While serving as an adviser for George Washington, Hamilton had come to realize Congress' weaknesses, including jealousy and resentment between states, which, Hamilton believed, stemmed from the Articles of Confederation. (He believed that the Articles -- considered America's first, informal constitution -- separated rather than unified the nation.) Hamilton left his adviser post in 1782, convinced that establishing a strong central government was the key to achieving America's independence. It would not be the last time that Hamilton worked for the U.S. Army.
In 1789, Hamilton was appointed inspector general and second in command, as America geared up for a potential war with France. In 1800, Hamilton's military career came to a sudden halt when America and France reached a peace agreement.
After Hamilton left his position as an adviser to George Washington to study law. After completing a short apprenticeship and passing the bar, he established a practice in New York City. The majority of Hamilton's first clients were the widely unpopular British Loyalists, who continued to pledge their allegiance to the King of England. When British forces took power over New York State in 1776, many New York rebels fled the area, and British Loyalists, many of whom had traveled from other states and were seeking protection during this time, began to occupy the abandoned homes and businesses.
When the Revolutionary War ended, nearly a decade later, many rebels returned to find their homes occupied, and sued Loyalists for compensation (for using and/or damaging their property). Hamilton defended Loyalists against the rebels.
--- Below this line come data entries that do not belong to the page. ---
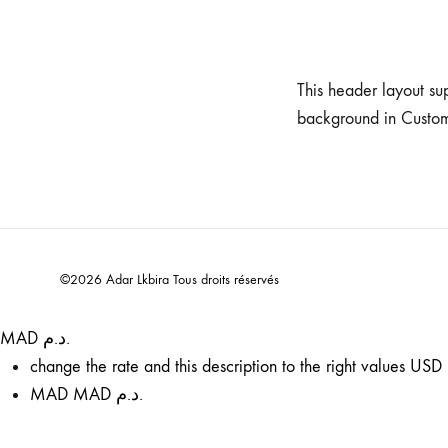
This header layout su
background in Custo
©2026 Adar Lkbira Tous droits réservés
MAD د.م.
change the rate and this description to the right values
USD 
MAD
MAD د.م.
In 1784, Hamilton took on the Rutgers v. Waddington case, which involved the rights of Loyalists. It was a landmark case for the American justice system, as it led to the creation of the judicial review system. He accomplished another history-making feat that same year, when he assisted in founding the Bank of New York. In defending the Loyalists, Hamilton instituted new principles of due process.
Hamilton went on to take an additional 45 trespass cases, and proved to be instrumental in the eventual repeal of the Trespass Act, which had been established in 1783 to permit rebels to collect damages from the Loyalists who had occupied their homes and businesses.